Zur Eröffnung des ersten „Research Centers“ am Montag erinnerte Ministerpräsident Hendrik Wüst (CDU) daran, dass mit der Ruhr-Universität Bochum vor 60 Jahren die erste größere Hochschulansiedlung auf dem Gebiet Nordrhein-Westfalens seit dem 19. Jahrhundert gelang. Heute sei die Region die dichteste Forscherregion Europas.

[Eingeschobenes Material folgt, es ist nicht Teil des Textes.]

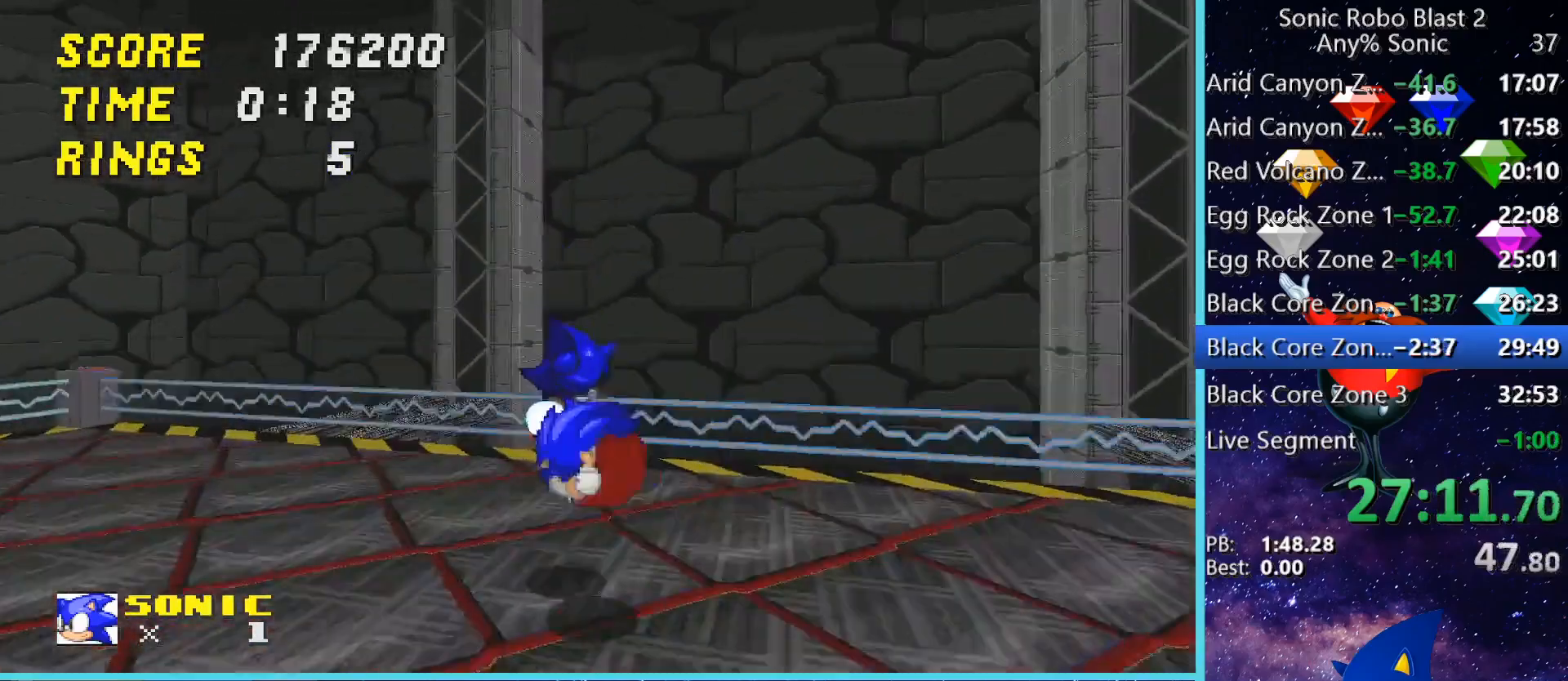
{"keys": ["s"], "mouse": [], "events": [[40, "a", "up"], [320, "a", "down"], [400, "s", "down"], [440, "a", "up"]]}
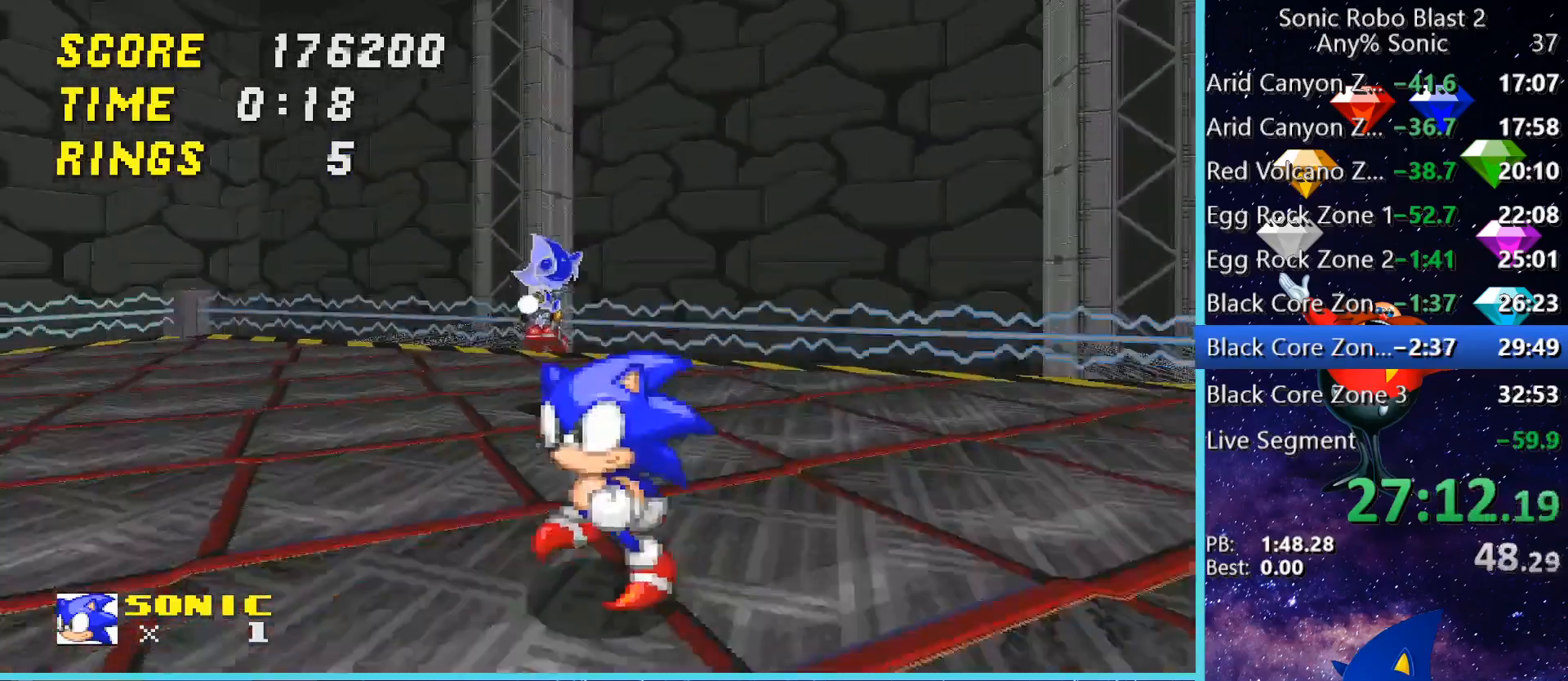
{"keys": ["w"], "mouse": [], "events": [[40, "s", "up"], [520, "w", "down"]]}
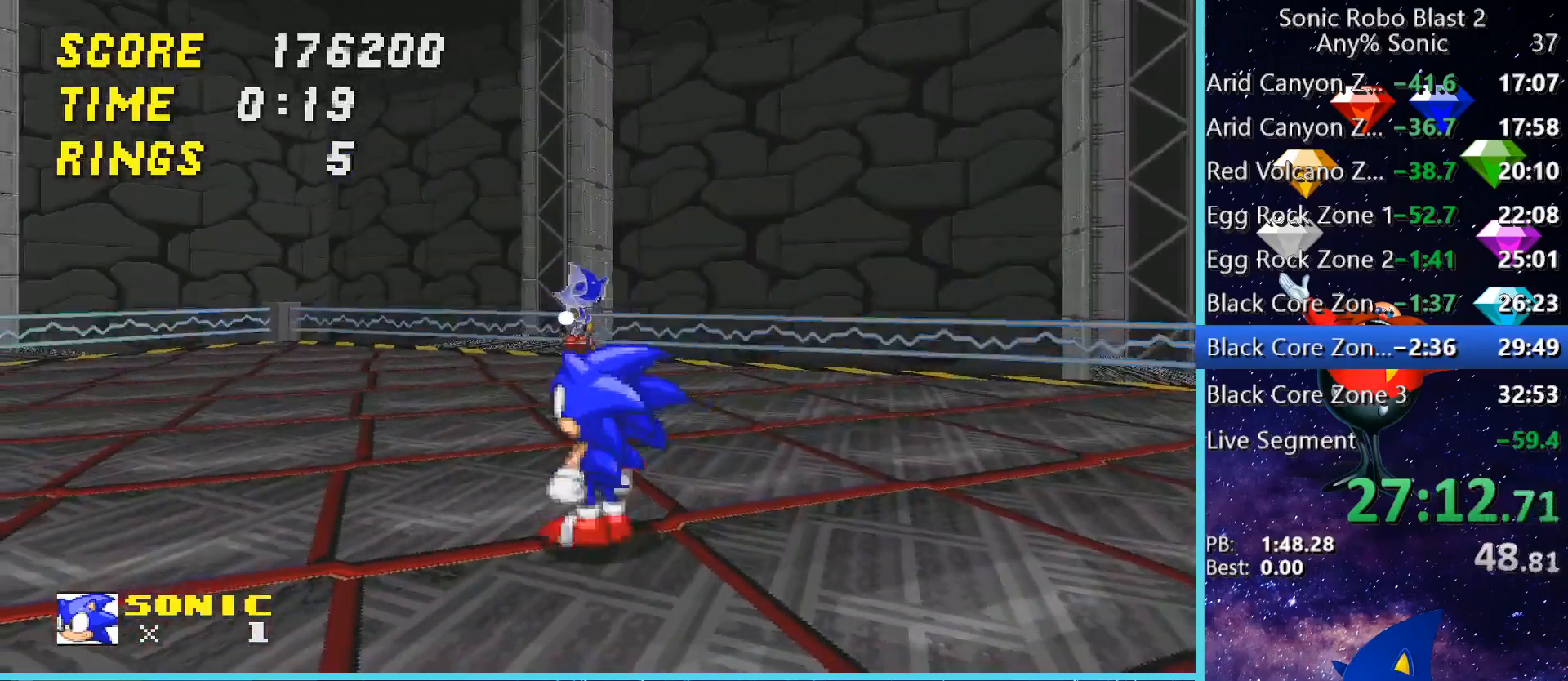
{"keys": ["w"], "mouse": [], "events": [[40, "a", "down"], [80, "a", "up"]]}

„Wir gucken etwas schüchtern auf diese Stärke. In den USA sagen sie mir, wir sind das Kalifornien Deutschlands“, so der Landeschef wohl mit Blick auf den dortigen Innovationstreiber Silicon Valley. In keiner vorherigen Generation hätten Menschen über so viel Wissen und Fähigkeiten verfügt, um die Probleme der Zeit zu lösen, so Wüst. „Das ist ein großes Privileg, so viele Chancen durch Wissen zu haben.“
Wissenschaftsministerin Ina Brandes (CDU) ergänzte: „Der Kohleabbau hat den Menschen im Ruhrgebiet und in ganz Deutschland zu großem Wohlstand verholfen“, so die Ministerin. „Heute sorgt der Rohstoff Forschung und Wissenschaft für gute Arbeit, Wohlstand und soziale Sicherheit.“
Emscherumbau: Forschung zu Einsamkeit
Noch arbeiten die Forschenden nicht an einem gemeinsamen Zentrum. Der Bau eines neuen Gebäudes verzögere sich, heißt es aus dem Kreis der Aktiven. Die Kooperation fange aber jetzt an. Ein Forschungsprojekt soll dabei auch die neue Emscher sein.
Die Renaturierung der früheren Köttelbecke bietet aus Sicht der Wissenschaftlerinnen und Wissenschaftler die Chance für mehr soziales Miteinander. Einsamkeit wird als ein Thema dieser Zeit verstanden, von dem vor allem ärmere Menschen betroffen sind. Dazu soll geforscht werden.